Cuando llegaron a casa, Markus estaba haciendo la comida. Era buen cocinero y todos sus amigos se aprovechaban de esta cualidad. Cuando se juntaban, siempre era él quien hacía espléndidos manjares. Estaba especializado en comida tailandesa. Su padre había sido agregado militar en la embajada suiza en Tailandia y él había pasado una buena parte de su infancia en ese país. Hablaba perfectamente una de las lenguas tailandesas y eso le había ayudado mucho en su trabajo como traductor e intérprete.
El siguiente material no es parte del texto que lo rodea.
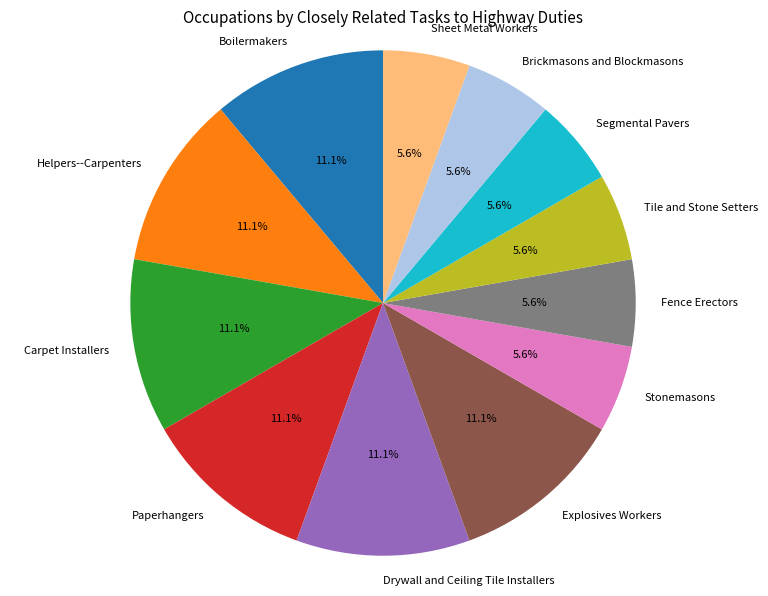

To the nearest percent, what percentage of the pie is Carpet Installers?

11%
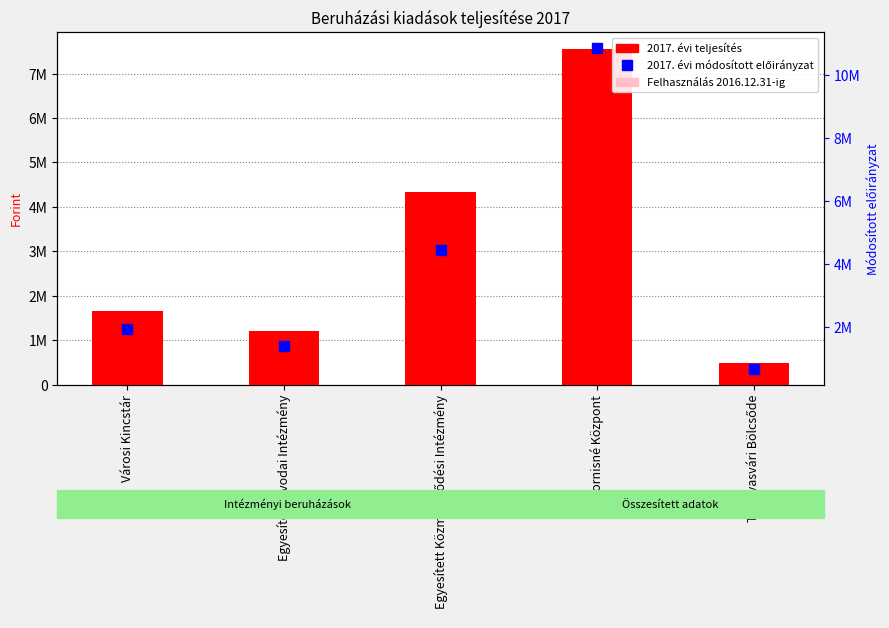

What is the label of the 2nd bar from the left?

Egyesített Óvodai Intézmény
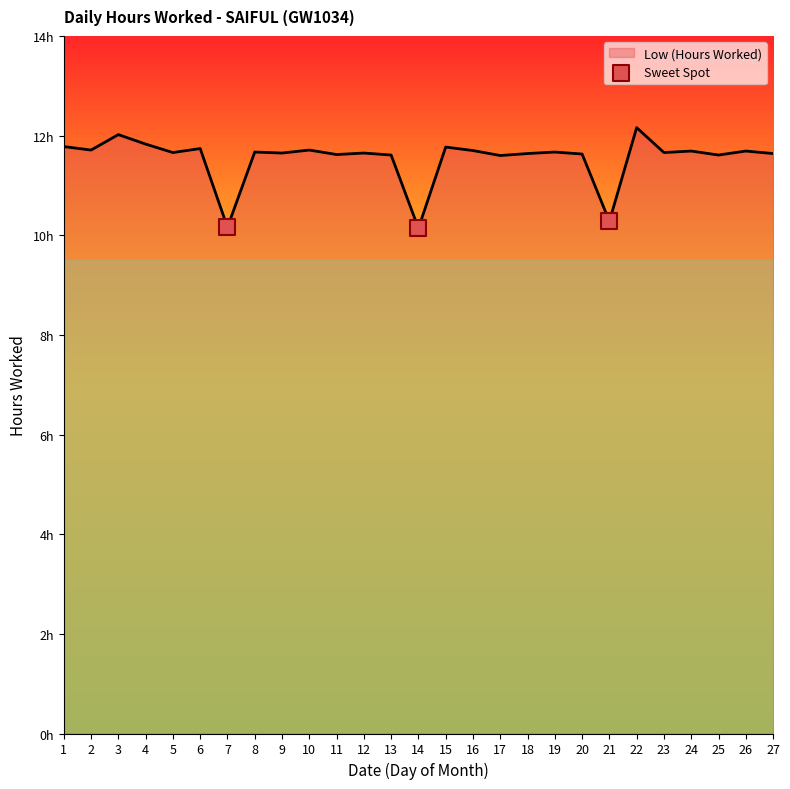

Between 2 and 1, which is larger?

1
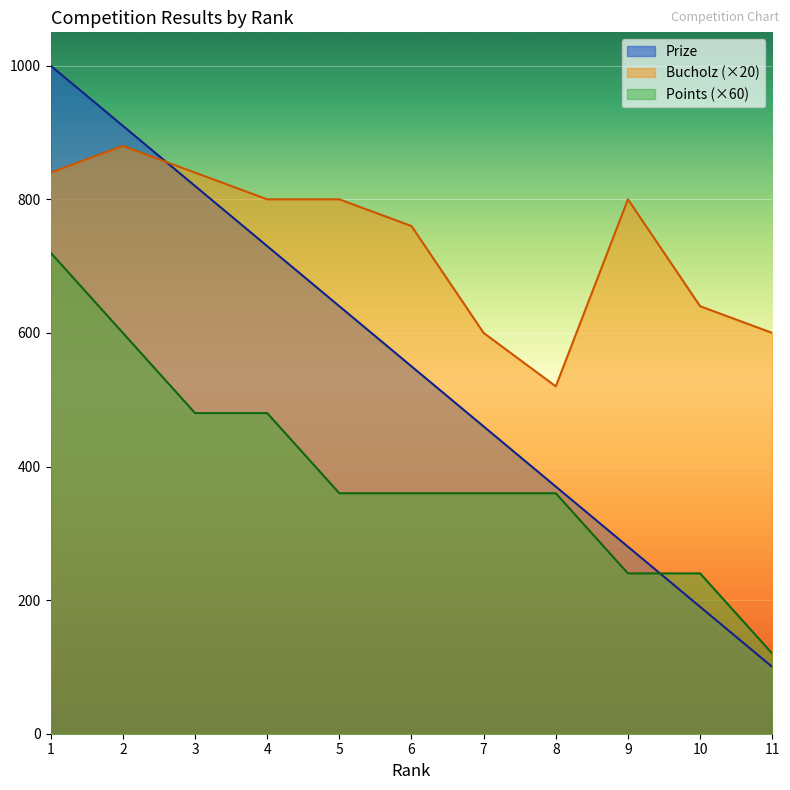

List the series in order of their peak value, highest first.

Prize, Bucholz (×20), Points (×60)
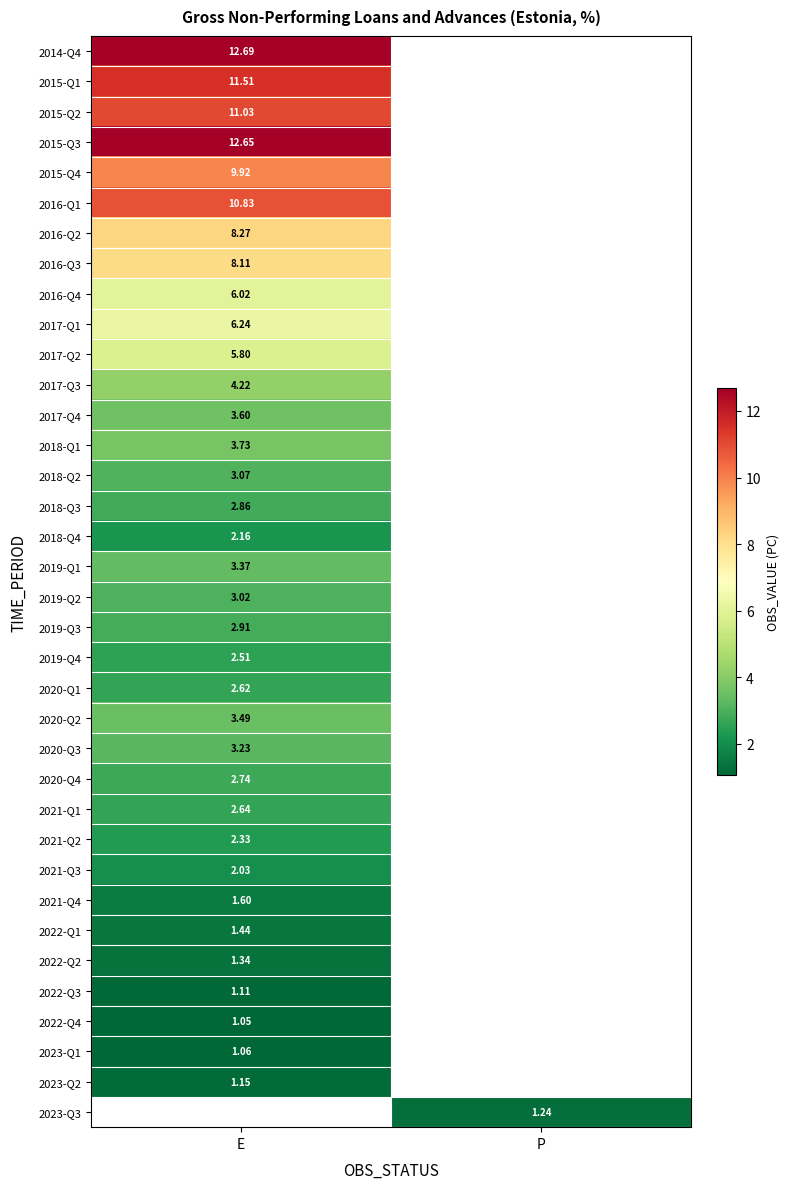

Rank the categories by row_2 value from highest to lowest.

E, P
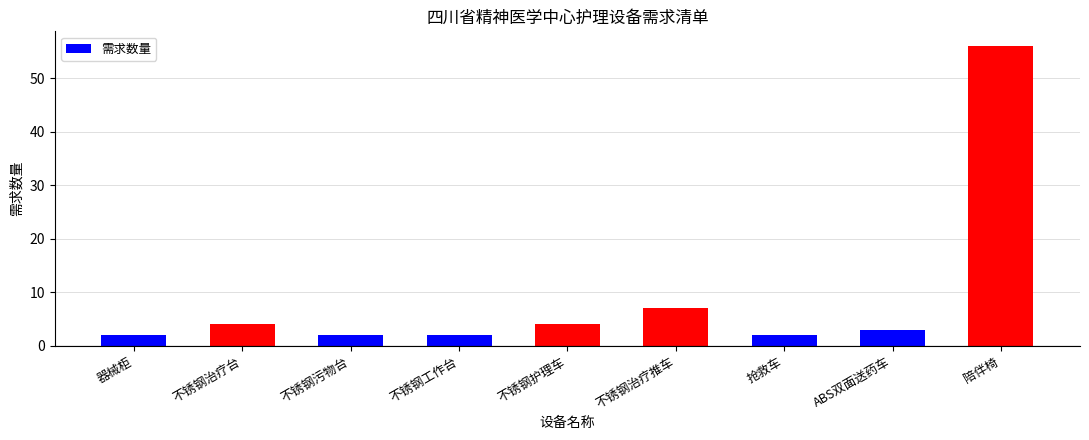

How many bars are there in total?

9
Y, por supuesto, conocía bien la cocina tai. Para Carolina había preparado unos exquisitos espaguetis de arroz con verduras, que la chica empezó a comer con avidez. Tenía hambre, no había probado bocado desde el desayuno. De pronto, empezó a notar que un calor le llenaba toda la boca y le bajaba hasta el estómago.
—Esto..., esto pica mucho —se atrevió a decir—. Y se sacó una guindilla gigantesca de la boca.
—¿No te gusta el picante? —le preguntó su tío.
—Un poco sí, pero esto es imposible. ¿Qué demonios es esta cosa roja tan grande?
—Una guindilla.
—En mi país son más pequeñas y se quitan antes de servir el plato en la mesa —explicó, silabeando. Le costaba trabajo articular las palabras en una boca de la que estaban a punto de salir llamas.
—Bebe agua y ya está —le sugirió su tía—. La comida tailandesa es así. Ya te irás acostumbrando.
—Prefiero la tortilla de patata —protestó.
—Markus la hace muy rica. También le pone algo de picante, ¿no?
—Sí, pero poco. Una guindilla troceada. Le da color y sabor. Está riquísima.
Carolina tenía sus dudas, pero no dijo nada. Se limitó a beber media jarra de agua y a intentar comer los espaguetis sin acercarse a ninguna verdura de color rojo. Mónica la miraba sonriente. A ella le habían hecho un puré de verduras que se comía con muchas ganas. Carolina se preguntaba si también le habrían puesto guindillas trituradas y por eso tenía los mofletes tan coloraditos.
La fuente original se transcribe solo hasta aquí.